1949: Dieses provisorisch zusammengebaute Löschfahrzeug war bis 1964 im Einsatz.
1949: Dieses provisorisch zusammengebaute Löschfahrzeug war bis 1964 im Einsatz. © Privat | Sammlung Harald Karutz

Und wie ging es für die Berufsfeuerwehr nach 1945 weiter?

Zunächst war die Not groß. Zum Teil haben sich die Kollegen damals ihre Löschfahrzeuge aus Schrott- und Ersatzteilen selbst zusammengebaut. Einige dieser Fahrzeuge waren bis Mitte der 1960er Jahre im Einsatz. Einen großen Sprung nach vorne machte die Berufsfeuerwehr im Jahr 1959/60. Damals wurde an der Aktienstraße 58, wo heute das Rotkreuzzentrum steht, eine neue Feuerwache errichtet. Sie wurde damals bei Feuerwehrausstellungen als vorbildlich präsentiert.

1967: Blick auf den Fuhrpark in der Feuerwache an der Aktienstraße 58. 
1967: Blick auf den Fuhrpark in der Feuerwache an der Aktienstraße 58.  © Privat | Stadtarchiv

Und wo haben Mülheims Feuerwehrleute nach Feierabend ihren Durst gelöscht?

Zum Beispiel im „Löschbogen“ an der Friedrich-Ebert-Straße. Das Lokal war nach dem Löschbogen unter der 1865 in Betrieb genommenen Eisenbahnbrücke benannt. Dort lagerten die frühen Feuerwehrfreiwilligen ihre Löschwasserschläuche.

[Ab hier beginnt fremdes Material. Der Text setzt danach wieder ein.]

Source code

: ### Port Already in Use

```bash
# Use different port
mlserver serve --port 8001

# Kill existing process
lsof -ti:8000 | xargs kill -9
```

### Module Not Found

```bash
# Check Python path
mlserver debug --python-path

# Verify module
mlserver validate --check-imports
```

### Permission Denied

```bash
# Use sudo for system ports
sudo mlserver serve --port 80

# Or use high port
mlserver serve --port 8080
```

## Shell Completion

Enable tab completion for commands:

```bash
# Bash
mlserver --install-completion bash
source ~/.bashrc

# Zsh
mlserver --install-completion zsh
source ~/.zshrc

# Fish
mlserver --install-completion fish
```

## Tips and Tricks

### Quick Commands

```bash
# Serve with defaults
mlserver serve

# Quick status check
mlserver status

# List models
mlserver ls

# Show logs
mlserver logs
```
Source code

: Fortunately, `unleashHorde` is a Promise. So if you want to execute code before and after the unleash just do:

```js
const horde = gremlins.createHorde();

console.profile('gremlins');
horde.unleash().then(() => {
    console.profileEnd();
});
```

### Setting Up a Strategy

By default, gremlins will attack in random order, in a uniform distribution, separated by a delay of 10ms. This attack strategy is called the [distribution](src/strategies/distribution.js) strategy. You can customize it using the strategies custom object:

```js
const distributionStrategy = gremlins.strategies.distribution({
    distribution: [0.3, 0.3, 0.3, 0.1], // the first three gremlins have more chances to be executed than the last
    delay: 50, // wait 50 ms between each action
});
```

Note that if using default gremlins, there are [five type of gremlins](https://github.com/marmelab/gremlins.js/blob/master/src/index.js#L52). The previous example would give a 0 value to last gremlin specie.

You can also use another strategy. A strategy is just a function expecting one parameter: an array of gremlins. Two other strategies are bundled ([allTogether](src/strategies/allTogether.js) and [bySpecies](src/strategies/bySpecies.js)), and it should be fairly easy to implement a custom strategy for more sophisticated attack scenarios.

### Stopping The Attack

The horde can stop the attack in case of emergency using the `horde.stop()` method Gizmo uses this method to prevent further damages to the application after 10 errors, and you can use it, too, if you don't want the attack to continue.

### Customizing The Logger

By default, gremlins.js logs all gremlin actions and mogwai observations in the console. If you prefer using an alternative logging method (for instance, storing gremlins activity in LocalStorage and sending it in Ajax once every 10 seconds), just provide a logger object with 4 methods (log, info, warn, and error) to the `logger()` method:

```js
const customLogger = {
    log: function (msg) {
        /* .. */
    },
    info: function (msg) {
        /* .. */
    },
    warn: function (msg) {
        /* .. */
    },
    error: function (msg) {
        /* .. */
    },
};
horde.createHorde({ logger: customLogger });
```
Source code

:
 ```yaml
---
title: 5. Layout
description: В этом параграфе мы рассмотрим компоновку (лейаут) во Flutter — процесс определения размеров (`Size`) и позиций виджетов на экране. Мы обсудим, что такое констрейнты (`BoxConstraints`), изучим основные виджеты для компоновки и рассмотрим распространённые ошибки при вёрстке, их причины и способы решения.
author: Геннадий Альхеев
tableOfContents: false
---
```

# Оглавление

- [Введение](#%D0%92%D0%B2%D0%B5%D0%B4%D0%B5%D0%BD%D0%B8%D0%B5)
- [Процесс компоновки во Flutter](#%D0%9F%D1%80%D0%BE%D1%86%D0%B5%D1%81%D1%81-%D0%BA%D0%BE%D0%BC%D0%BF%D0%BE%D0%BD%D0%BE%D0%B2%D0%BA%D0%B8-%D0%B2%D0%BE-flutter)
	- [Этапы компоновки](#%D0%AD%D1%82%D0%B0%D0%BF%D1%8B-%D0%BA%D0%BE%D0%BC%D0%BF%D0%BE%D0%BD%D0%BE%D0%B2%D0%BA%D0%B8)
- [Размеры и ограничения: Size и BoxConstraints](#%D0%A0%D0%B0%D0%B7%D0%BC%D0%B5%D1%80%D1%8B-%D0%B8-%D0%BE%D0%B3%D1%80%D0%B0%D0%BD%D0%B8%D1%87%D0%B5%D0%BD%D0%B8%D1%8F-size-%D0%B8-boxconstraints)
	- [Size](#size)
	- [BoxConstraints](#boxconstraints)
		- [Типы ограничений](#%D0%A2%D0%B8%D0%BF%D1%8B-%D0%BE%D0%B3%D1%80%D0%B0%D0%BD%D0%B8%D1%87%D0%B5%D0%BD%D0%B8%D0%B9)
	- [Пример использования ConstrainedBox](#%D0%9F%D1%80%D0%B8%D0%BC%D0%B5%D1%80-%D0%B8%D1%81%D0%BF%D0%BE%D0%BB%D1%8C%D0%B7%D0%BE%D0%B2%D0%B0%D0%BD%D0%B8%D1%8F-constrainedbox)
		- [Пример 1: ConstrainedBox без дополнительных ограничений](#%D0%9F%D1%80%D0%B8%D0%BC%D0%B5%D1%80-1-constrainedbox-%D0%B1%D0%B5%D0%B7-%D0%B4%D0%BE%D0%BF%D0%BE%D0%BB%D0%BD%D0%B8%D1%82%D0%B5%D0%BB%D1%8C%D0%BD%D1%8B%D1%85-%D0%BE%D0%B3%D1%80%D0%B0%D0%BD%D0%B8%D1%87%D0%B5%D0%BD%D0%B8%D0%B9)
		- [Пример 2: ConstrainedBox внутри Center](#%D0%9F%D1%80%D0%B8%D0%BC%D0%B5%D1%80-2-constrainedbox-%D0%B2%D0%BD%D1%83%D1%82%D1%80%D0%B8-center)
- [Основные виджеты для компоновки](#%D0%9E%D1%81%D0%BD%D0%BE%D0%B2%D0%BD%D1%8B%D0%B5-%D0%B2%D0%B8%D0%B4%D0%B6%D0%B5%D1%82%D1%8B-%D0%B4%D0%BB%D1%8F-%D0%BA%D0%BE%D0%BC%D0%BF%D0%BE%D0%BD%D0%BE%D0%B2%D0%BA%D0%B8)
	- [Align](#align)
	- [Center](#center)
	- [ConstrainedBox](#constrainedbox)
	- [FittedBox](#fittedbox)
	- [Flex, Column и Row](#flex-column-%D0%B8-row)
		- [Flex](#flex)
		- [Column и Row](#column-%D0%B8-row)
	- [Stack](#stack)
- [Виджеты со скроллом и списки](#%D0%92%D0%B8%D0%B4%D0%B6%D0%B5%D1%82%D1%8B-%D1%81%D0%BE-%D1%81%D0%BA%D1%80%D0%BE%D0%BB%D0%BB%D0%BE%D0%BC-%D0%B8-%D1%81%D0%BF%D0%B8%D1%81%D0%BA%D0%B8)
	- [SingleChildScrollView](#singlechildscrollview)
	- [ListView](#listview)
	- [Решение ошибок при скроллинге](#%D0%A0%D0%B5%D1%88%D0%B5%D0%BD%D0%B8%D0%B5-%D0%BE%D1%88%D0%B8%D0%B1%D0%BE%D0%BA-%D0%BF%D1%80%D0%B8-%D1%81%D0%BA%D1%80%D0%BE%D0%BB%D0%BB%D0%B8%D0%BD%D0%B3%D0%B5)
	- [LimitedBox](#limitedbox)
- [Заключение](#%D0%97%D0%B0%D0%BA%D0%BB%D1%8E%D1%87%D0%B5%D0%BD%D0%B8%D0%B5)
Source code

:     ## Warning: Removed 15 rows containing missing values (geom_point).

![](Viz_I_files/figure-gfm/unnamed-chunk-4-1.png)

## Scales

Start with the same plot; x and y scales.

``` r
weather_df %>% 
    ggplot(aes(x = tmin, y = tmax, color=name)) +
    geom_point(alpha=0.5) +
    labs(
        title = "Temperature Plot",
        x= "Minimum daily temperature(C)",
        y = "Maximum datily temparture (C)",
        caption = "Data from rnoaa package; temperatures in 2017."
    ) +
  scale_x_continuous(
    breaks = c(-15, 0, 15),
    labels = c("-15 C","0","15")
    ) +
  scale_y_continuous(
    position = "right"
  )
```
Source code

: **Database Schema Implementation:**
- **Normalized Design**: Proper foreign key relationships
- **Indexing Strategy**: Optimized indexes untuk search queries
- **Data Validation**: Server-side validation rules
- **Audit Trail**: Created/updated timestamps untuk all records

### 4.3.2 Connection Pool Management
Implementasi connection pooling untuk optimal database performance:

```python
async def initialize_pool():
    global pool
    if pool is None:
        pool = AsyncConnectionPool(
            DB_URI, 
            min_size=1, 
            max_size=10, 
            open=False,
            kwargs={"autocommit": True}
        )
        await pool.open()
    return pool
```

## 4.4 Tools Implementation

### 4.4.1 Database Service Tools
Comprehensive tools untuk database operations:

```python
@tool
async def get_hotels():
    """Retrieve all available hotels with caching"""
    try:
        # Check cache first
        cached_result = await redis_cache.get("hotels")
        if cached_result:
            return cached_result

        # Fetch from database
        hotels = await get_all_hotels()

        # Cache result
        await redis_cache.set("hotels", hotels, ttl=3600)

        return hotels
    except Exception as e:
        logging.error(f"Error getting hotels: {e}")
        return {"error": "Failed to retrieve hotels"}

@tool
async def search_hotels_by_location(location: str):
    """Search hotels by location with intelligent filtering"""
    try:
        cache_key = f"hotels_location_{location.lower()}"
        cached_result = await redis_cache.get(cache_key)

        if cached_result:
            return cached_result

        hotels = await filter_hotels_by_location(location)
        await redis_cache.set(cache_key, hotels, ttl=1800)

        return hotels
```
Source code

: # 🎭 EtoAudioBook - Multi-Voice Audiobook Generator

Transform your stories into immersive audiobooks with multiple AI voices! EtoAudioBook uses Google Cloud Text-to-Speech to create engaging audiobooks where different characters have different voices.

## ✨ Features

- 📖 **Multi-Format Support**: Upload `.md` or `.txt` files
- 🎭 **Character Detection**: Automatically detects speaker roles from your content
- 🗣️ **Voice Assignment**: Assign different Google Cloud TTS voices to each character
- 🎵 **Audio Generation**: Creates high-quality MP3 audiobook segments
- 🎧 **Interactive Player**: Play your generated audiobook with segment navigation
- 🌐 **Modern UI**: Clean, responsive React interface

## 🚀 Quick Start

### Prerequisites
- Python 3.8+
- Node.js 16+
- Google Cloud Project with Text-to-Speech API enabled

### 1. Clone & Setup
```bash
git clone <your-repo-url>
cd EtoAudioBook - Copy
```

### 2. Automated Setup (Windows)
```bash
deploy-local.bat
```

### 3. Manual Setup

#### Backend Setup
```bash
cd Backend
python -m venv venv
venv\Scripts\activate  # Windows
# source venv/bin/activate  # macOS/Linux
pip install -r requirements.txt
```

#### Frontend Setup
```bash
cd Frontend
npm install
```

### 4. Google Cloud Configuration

Burkhard Kleins Mülheimer Brandschutzchronik ist unter dem Titel: „Von Spritzenmeistern, Gehülfen und Pümpern – Zu 100 Jahren Berufsfeuerwehr Mülheim an der Ruhr“ im Verlag Stumpf und Krossendey erschienen. Es ist ab 2. April für 29,50 Euro im Buchhandel erhältlich. Im Haus der Stadtgeschichte an der Von-Graefe-Straße 37 wird er auch mit seinem Festvortrag am 15. April um 17 Uhr die Jubiläumsausstellung der Berufsfeuerwehr eröffnen.